5. Sur le vu de l'ensemble de ce qui précède, force est de constater que la décision entreprise ne viole pas le droit fédéral et ne traduit pas un excès ou un abus du pouvoir d'appréciation. Elle ne relève pas non plus d'une constatation inexacte ou incomplète des faits pertinents et n'est pas inopportune (art. 49 PA). Dès lors, mal fondé, le recours doit être rejeté. 6. 6.1 Les frais de procédure comprenant l'émolument judiciaire et les débours sont mis à la charge de la partie qui succombe (art. 63 al. 1 PA et art. 1 al. 1 du règlement du 21 février 2008 concernant les frais, dépens et indemnités fixés par le Tribunal administratif fédéral [FITAF, RS 173.320.2]). L'émolument judiciaire est calculé en fonction de la valeur litigieuse, de l'ampleur et de la difficulté de la cause, de la façon de procéder des parties et de leur situation financière (art. 2 al. 1 1ère phrase FITAF). En l'espèce, la recourante a succombé dans l'ensemble de ses conclusions. En conséquence, les frais de procédure, lesquels s'élèvent à 3'000 francs, doivent être intégralement mis à sa charge.

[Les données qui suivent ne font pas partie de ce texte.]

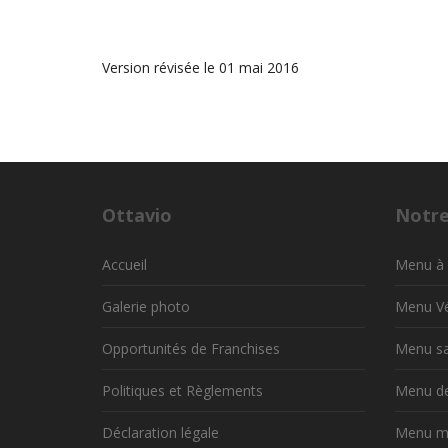
Version révisée le 01 mai 2016
Ottavio
Notr
Accueil
Menu à 
Galerie photo
Menu V
Opportunités de Franchises
Menu sa
Politiques et Règlements
Menu de
Déclaration légale
Menu mi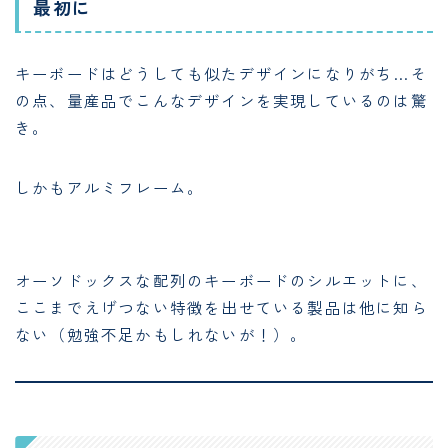
最初に
キーボードはどうしても似たデザインになりがち…そ
の点、量産品でこんなデザインを実現しているのは驚
き。
しかもアルミフレーム。
オーソドックスな配列のキーボードのシルエットに、
ここまでえげつない特徴を出せている製品は他に知ら
ない（勉強不足かもしれないが！）。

Ils sont compensés par l'avance de frais de 3'000 francs déjà versée. 6.2 Vu l'issue de la procédure, la recourante n'a pas droit à des dépens (art. 64 PA).
7. Le présent arrêt est définitif (art. 83 let. h LTF). Par ces motifs, le Tribunal administratif fédéral prononce :
1. Le recours est rejeté.
2. Les frais de procédure, d'un montant de 3'000 francs, sont mis à la charge de la recourante. Cette somme est compensée par l'avance de frais déjà versée du même montant.
3. Il n'est pas alloué de dépens.
4. Le présent arrêt est adressé à la recourante et à l'autorité inférieure. Le président du collège : Le greffier : Jean-Luc Baechler Pascal Bovey Expédition : 1er septembre 2022 Le présent arrêt est adressé :
- à la recourante (recommandé ; annexes : pièces en retour) ;
- à l'autorité inférieure (n° de réf. [...] ; recommandé ; annexe : dossier en retour).